LONDON: The British government should no longer accept US assurances that it does not use torture, a parliamentary oversight committee said on Sunday in a wide-ranging report looking at London’s human rights policy. Ministers have previously taken at face value statements from their US counterparts, including Secretary of State Condoleezza Rice and President George W Bush, that Washington does not resort to such practices.
But the cross-party foreign affairs committee said that stance should be abandoned given admissions from the US director of national intelligence, Michael McConnell, that “water-boarding” had been used on terror suspects. Foreign Secretary David Miliband has told parliament on two occasions this year that the practice, which simulates drowning during interrogation, amounts to torture.

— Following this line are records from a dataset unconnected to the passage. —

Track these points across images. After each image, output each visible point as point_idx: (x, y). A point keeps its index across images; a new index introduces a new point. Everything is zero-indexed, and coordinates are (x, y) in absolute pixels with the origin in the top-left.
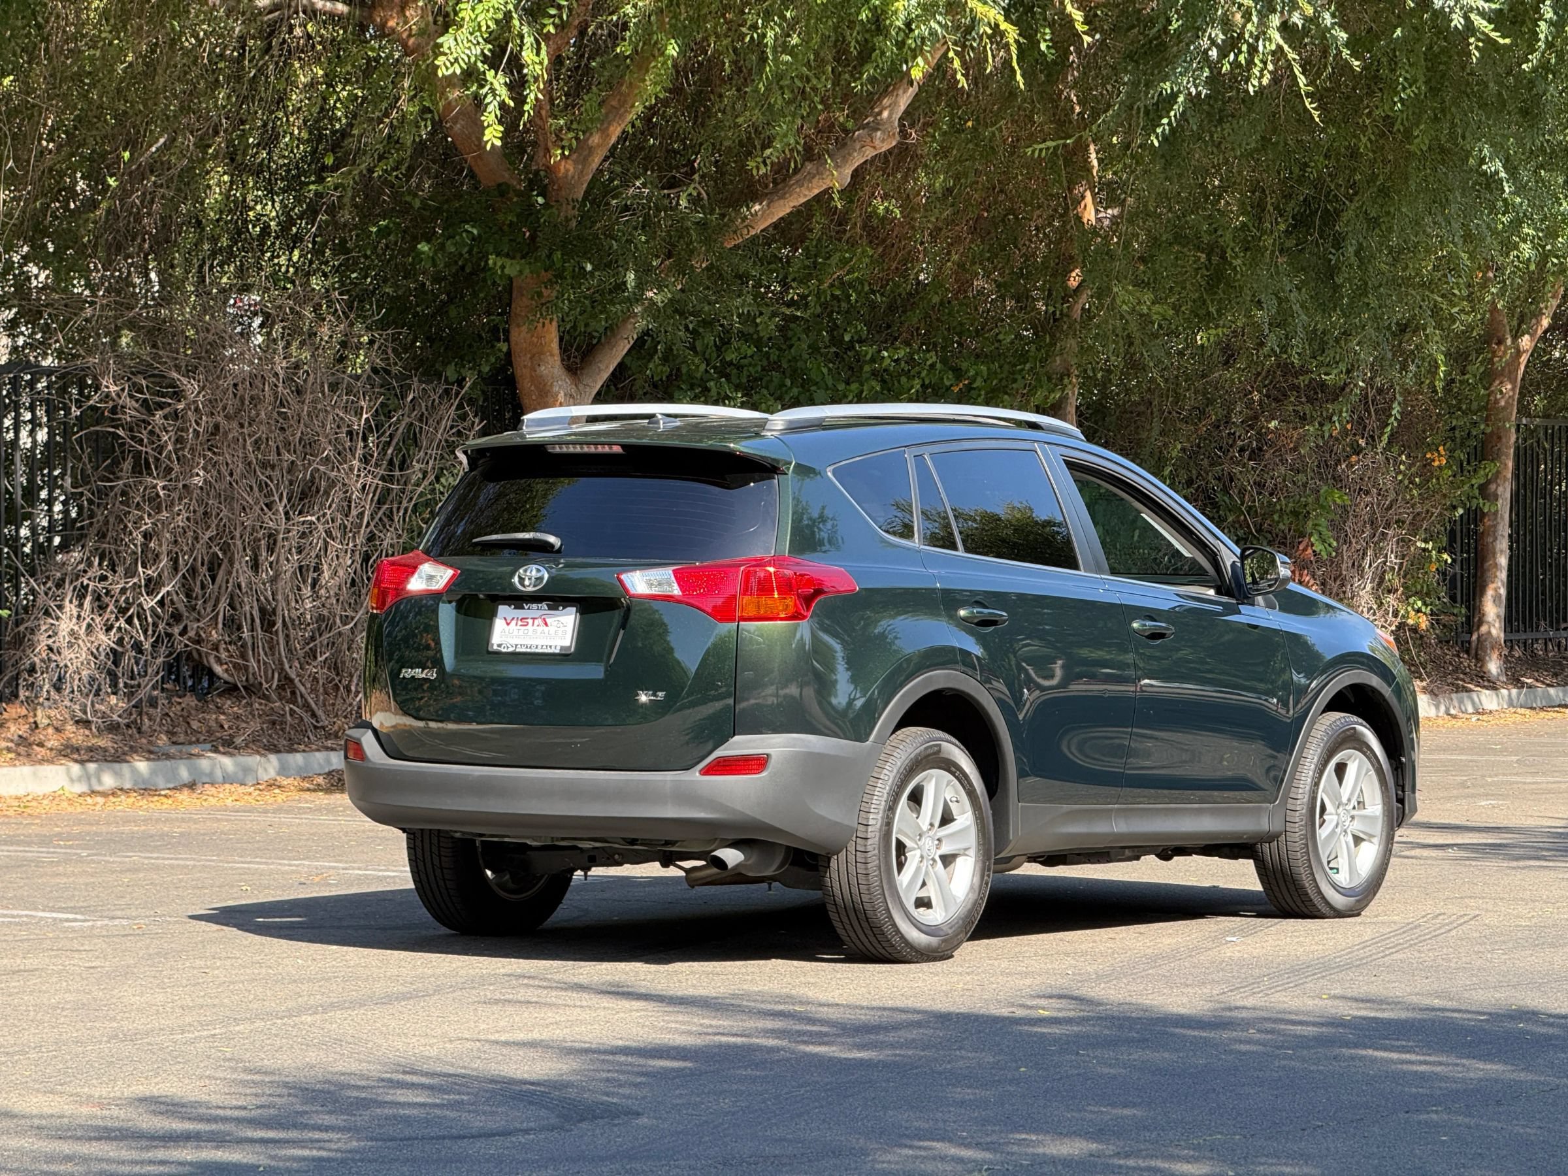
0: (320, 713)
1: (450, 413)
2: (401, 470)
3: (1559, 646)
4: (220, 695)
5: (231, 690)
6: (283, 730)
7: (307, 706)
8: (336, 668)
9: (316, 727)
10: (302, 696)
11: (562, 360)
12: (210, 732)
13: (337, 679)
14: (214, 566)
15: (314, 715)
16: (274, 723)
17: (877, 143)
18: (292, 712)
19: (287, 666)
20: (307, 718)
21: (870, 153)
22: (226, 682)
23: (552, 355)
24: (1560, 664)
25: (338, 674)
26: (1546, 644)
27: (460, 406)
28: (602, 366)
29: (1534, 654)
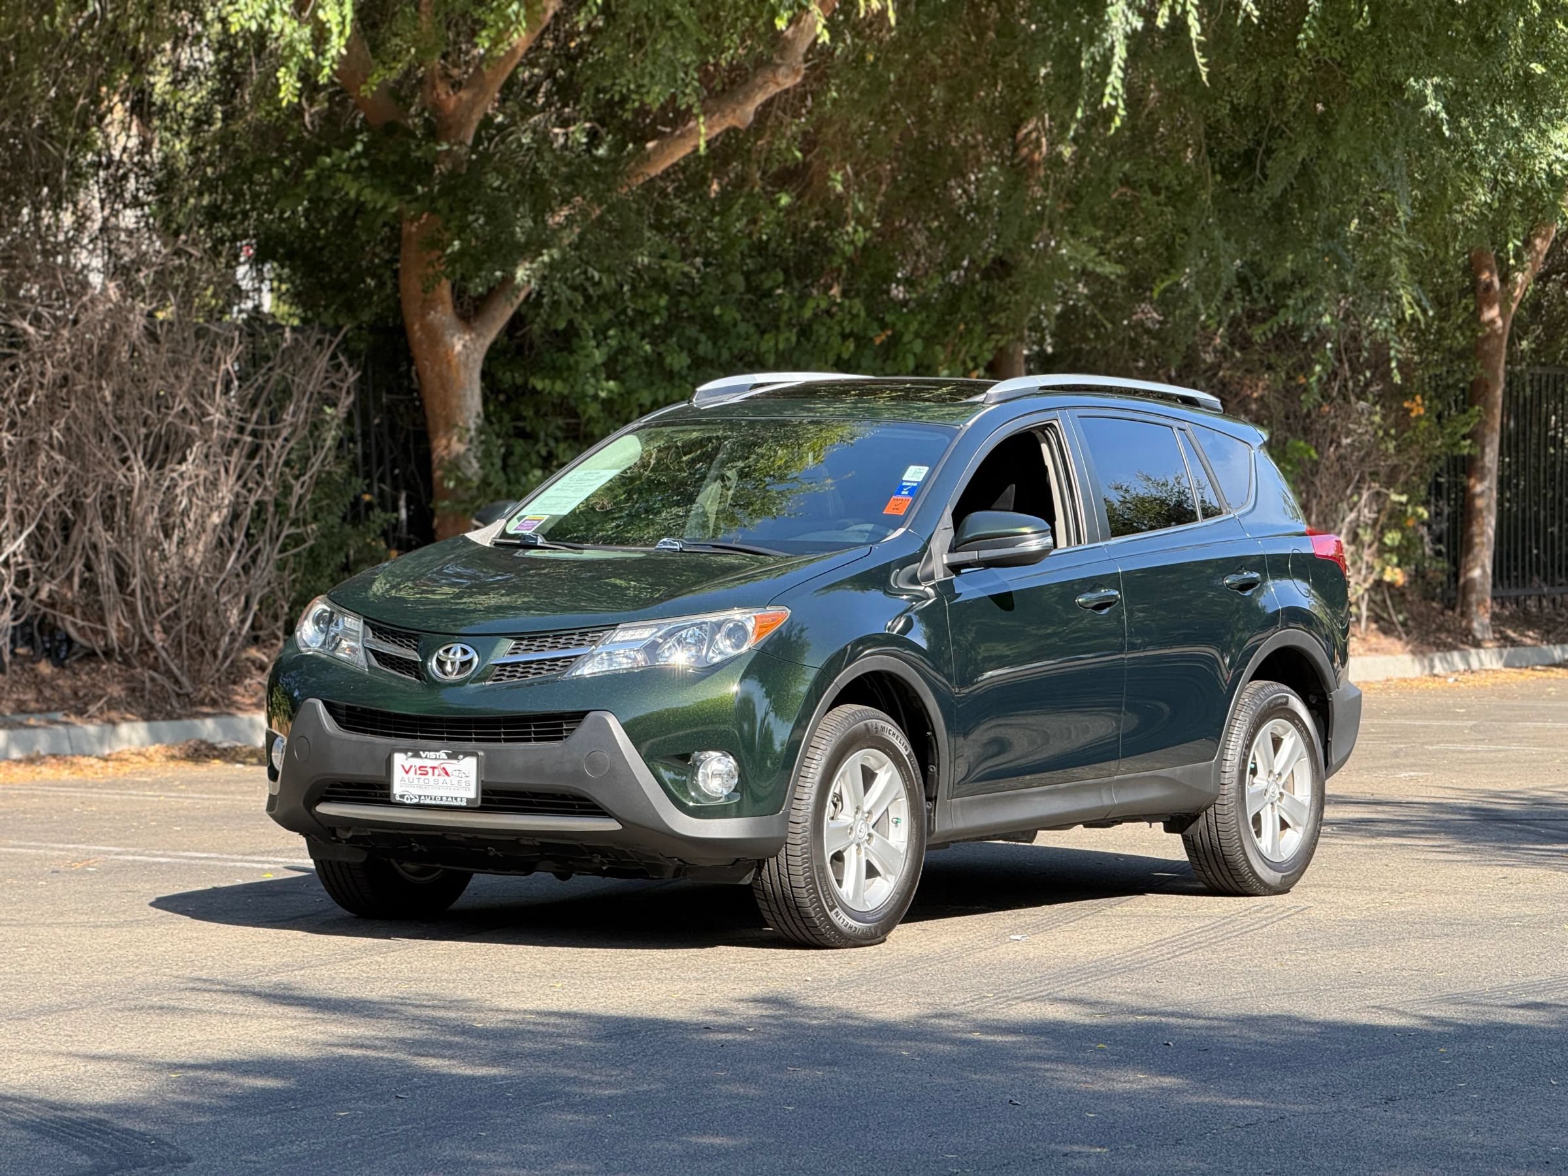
0: (184, 680)
1: (322, 362)
2: (272, 423)
3: (1554, 601)
4: (79, 660)
5: (91, 655)
6: (143, 697)
7: (169, 673)
8: (201, 632)
9: (178, 695)
10: (165, 663)
11: (455, 307)
12: (63, 699)
13: (202, 644)
14: (66, 527)
15: (177, 682)
16: (133, 690)
17: (780, 79)
18: (153, 679)
19: (146, 630)
20: (169, 685)
21: (773, 90)
22: (82, 647)
23: (443, 303)
24: (1554, 621)
25: (203, 638)
26: (1540, 601)
27: (334, 357)
28: (496, 314)
29: (1526, 612)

Miliband’s position has “serious implications” for government policy, the committee said in its 214-page Human Rights Annual Report 2007-8. “We conclude that, given the clear differences in definition, the UK can no longer rely on US assurances that it does not use torture, and we recommend that the government does not rely on such assurances in the future,” it added. Britain is a signatory to a United Nations convention that prevents the extradition of suspects to countries where torture is used. If adopted, a change in approach could affect such transfers. The committee also called for Britain to carry out an “exhaustive analysis” of US government interrogation techniques and seek guarantees about whether US flights carrying terror suspects used British airspace or airports.